When Ainsley had a surgery it nearly put me over the edge. Sure I was "lucky" that I was already a stay-at-home mom at that point so I didn't have to quit my job. But the flip-side to that was the despair I felt over the fact I never got a break from the overwhelming amount of care Ainsley (and my other two children) needed. This was compounded by my husband's extremely demanding work schedule for several of those years. 

I would have never made it through those early years without the pediatric tracheostomy support group I was an active member of on the Internet.  They knew what I was going through as a caregiver. In addition they helped fill in the gaps in medical information, that only experienced parents know.  Having others that "get it" helped so much even if they were scattered all over the world. They told me it would be okay. I didn't always believe it, but they were right. Now I am sending the same message to the next group of parents. 

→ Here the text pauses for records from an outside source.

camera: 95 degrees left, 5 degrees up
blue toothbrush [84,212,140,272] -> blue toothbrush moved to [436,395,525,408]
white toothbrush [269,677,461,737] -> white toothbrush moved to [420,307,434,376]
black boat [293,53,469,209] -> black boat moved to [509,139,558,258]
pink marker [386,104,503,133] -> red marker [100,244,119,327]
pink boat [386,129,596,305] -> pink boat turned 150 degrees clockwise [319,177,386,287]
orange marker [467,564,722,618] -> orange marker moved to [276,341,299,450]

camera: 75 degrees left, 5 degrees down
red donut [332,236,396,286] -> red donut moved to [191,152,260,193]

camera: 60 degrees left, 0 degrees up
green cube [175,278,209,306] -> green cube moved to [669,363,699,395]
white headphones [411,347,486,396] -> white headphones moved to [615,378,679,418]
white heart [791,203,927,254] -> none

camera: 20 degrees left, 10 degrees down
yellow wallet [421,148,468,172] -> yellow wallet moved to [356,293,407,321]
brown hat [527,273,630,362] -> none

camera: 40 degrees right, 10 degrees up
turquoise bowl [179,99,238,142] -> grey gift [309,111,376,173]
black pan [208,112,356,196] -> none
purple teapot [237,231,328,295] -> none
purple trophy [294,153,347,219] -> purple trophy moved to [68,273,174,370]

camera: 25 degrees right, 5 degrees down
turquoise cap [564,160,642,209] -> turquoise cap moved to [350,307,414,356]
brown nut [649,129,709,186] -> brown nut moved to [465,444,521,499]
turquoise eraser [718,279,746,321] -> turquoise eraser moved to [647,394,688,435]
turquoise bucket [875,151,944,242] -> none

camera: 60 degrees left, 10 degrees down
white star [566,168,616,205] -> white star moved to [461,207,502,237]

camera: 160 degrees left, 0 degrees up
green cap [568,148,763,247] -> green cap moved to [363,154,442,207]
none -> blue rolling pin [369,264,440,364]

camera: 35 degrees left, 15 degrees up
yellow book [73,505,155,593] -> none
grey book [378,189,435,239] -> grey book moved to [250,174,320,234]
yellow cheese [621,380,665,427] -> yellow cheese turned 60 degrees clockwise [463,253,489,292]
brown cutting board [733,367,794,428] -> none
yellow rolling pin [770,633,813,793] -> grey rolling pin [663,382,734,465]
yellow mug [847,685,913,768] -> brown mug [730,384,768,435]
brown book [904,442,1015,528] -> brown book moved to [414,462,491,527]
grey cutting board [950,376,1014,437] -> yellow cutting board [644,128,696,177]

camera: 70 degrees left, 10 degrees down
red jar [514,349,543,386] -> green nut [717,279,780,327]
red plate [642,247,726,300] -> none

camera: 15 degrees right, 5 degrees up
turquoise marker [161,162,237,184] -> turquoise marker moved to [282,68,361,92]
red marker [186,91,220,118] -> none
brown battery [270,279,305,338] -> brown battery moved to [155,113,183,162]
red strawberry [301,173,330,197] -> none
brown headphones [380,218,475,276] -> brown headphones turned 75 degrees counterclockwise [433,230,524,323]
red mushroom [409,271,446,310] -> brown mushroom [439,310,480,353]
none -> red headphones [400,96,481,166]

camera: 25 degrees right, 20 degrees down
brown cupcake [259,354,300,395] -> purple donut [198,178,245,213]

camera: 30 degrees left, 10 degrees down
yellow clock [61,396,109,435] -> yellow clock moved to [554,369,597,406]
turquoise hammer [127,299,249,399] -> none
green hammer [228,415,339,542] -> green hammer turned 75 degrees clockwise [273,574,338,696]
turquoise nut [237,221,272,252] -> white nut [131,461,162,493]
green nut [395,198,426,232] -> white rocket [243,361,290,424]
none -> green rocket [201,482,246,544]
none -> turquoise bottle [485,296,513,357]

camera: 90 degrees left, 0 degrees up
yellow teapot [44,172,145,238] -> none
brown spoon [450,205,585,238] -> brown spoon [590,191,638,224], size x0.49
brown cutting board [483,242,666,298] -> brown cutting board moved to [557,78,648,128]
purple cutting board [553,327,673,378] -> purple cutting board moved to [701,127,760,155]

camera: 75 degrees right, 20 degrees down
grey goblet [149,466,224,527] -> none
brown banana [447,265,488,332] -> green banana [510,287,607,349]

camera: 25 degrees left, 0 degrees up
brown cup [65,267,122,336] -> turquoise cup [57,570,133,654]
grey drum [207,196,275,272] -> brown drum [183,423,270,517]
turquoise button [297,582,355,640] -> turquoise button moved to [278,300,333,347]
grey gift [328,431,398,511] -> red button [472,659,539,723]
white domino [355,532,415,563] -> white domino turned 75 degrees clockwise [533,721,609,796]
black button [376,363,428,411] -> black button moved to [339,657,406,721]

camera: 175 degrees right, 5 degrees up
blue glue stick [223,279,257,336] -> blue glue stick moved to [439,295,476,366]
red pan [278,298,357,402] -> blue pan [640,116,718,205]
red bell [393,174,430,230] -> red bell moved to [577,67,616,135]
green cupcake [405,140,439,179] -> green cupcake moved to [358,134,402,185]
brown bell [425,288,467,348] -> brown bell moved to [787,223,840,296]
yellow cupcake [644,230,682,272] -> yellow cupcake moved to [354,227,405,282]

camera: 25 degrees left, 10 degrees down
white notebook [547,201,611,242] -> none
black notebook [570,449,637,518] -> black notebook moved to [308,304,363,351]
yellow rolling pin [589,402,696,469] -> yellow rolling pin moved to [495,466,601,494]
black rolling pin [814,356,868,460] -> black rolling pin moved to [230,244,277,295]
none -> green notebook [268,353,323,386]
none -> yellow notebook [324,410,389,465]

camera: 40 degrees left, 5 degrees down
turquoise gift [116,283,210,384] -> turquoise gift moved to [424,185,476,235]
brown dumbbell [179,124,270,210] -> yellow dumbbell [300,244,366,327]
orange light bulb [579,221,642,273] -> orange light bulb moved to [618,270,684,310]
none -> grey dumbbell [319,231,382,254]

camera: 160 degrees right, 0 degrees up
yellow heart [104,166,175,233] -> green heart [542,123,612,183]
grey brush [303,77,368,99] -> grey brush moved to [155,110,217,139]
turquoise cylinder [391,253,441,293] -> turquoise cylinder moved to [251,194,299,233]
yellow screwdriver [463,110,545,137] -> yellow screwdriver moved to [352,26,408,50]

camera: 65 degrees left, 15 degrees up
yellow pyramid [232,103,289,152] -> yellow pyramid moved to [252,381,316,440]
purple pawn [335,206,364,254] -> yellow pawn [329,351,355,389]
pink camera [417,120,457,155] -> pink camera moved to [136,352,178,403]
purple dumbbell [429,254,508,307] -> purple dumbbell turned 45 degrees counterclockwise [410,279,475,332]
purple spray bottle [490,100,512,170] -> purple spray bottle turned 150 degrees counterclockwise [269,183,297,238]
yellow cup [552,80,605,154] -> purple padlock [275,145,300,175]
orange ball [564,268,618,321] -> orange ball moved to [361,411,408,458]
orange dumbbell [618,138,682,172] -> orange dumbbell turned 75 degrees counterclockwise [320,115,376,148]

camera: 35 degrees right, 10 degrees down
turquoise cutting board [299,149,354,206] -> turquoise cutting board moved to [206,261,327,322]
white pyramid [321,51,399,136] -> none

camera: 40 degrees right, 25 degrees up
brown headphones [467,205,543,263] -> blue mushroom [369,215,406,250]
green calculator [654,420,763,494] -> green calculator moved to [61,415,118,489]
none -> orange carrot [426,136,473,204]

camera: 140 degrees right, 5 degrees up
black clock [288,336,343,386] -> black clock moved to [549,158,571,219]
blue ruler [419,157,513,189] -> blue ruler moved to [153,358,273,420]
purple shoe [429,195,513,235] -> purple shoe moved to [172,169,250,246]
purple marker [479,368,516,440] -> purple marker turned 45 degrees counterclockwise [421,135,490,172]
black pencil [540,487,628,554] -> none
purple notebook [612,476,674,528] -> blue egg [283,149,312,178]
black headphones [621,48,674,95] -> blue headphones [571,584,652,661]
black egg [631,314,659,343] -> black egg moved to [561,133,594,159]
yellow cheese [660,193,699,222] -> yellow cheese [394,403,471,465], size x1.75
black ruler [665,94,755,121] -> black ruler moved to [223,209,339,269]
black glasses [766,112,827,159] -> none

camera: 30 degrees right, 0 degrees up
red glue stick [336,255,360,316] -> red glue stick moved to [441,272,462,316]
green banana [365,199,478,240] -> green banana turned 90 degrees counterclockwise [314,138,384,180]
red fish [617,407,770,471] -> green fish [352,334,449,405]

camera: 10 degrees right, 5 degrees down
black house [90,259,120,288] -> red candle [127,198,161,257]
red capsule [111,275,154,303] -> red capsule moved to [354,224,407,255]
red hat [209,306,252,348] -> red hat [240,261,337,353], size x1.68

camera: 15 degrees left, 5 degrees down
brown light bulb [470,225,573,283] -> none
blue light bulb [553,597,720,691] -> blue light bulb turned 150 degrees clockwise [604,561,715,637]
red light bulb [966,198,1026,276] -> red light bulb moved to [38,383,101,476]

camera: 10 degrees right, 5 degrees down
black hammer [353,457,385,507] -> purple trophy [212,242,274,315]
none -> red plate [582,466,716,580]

In the beginning I received a lot of help transporting my older children to and from school, something that was very difficult to do due to Ainsley's extreme medical issues early on. My sister Sheryl would come to my house and babysit my older kids when Ainsley had a surgery or doctor appointments. We couldn't have made it through without her support.

In August 2008 after getting onto a Medicaid waiver for children with intense medical needs (Ainsley qualified due to the trach and g-tube and the fact that she has no income) we were finally able to get a day nurse consistently to care for her (our private insurance would not cover this necessity at the time). Although we were approved to receive 10 hours a day of help, 7 days a week, we chose to get by with 2 days. For us that made all the difference in the world. I was able to take care of things that were difficult to do with Ainsley but it minimized the intrusion into our personal lives. The amount of nursing needed depends on many factors. When Ainsley got her trach out in 2014 we lost our nursing. (She still qualifies for a waiver due to her disabilities and special needs but not a nurse.) Thankfully we are now able to get by without that support. My point is support needs change over time

Support looks different for each person. What is helpful to one person is not to another. We all need some help. Parents of children with special needs need it more than you can imagine, especially if there are medical issues on top of that.  Offer your help. If you are a special needs parent in the early stages accept help and develop a support network even if it goes against your nature like it does mine. If it takes a village to raise a child it takes a small city to raise a child with special needs. We can't do it alone.